Saoirse Ronan has said it was important to her not to cover up her acne in her new film Lady Bird because it “represents teenagers as they actually are”.

The Irish star, 23, has received her third Oscar nomination for her portrayal of a teenage girl growing up in Sacramento, California, in 2002.

She said she was asked to keep her make-up covering up her breakouts to a minimum by the film’s director Greta Gerwig, who has become the fifth female director to score an Oscar nomination.

Ronan told the Press Association: “I started to get bad skin when I was about 21 and I was doing a lot of press and I did a play and my skin was just under so much strain and I started to get acne.

“I had never had it before and for whatever reason I wasn’t insecure and self-conscious about it.

“I went into Lady Bird and we were doing camera tests – we were still figuring out her hair and make-up and the whole thing – and while we were doing them, the hair and make-up girls and Greta asked me if I would consider not covering them up so much.

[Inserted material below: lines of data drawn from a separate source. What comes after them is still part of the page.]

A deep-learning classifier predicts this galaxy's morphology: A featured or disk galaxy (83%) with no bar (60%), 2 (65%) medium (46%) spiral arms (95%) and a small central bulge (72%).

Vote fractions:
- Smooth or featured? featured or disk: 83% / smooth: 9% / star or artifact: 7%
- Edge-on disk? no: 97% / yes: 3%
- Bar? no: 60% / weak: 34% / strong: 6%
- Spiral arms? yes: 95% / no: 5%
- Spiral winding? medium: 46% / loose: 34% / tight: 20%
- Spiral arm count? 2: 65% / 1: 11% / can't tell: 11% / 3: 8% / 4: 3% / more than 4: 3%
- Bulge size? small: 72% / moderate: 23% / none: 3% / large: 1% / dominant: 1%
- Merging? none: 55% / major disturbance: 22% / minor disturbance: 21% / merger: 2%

“I just thought it would have been a missed opportunity to not represent teenagers as they actually are.

“And I also don’t think it takes anything away from her either. You should do it – if you can and you’ve got the materials to do it, do it.”

Speaking about Gerwig’s nomination, Ronan said she hopes that a change is coming for female filmmakers.

She said: “There has to be. I really do think there is; I think with Lady Bird and with Wonder Woman (which was directed by Patty Jenkins) as well, because it was such a huge hit and such a big blockbuster, there will be a change.

“The conversation is just too big now to go away.

“And first and foremost, the best material has to be the stuff that gets made, but in order to make it as diverse as possible, women, for example, need to be able to get a meeting with the executive and kind of go, ‘Here’s my piece of work – now decide what you will, whether you think it’s good or not’.

“But there needs to be the option, at least.”

Ronan added that she feels the female-centric film is landing at a particularly interesting time.

She said: “It definitely does. I do think as well that the type of films that have come out over the last year are also a reflection on the massive, massive changes that we’ve all gone through in the last couple of years, politically and otherwise.

“The likes of Brexit and Trump and all this stuff has really affected all of us and our creativity and needing to go, ‘I have to say something’.

“So I think people were hungry for a film like this, without even realising it.

“And when it came along, the reaction we got to it was sort of like, ‘Why weren’t we doing this all along?’

“And it’s because, really, women wouldn’t have gotten in the door, and going, ‘I want to make this film about a teenage girl’ just wouldn’t have been plausible.

“But it does feel like this was the right time for it to come out.”

Lady Bird is released in selected UK cinemas on February 16 and nationwide on February 23.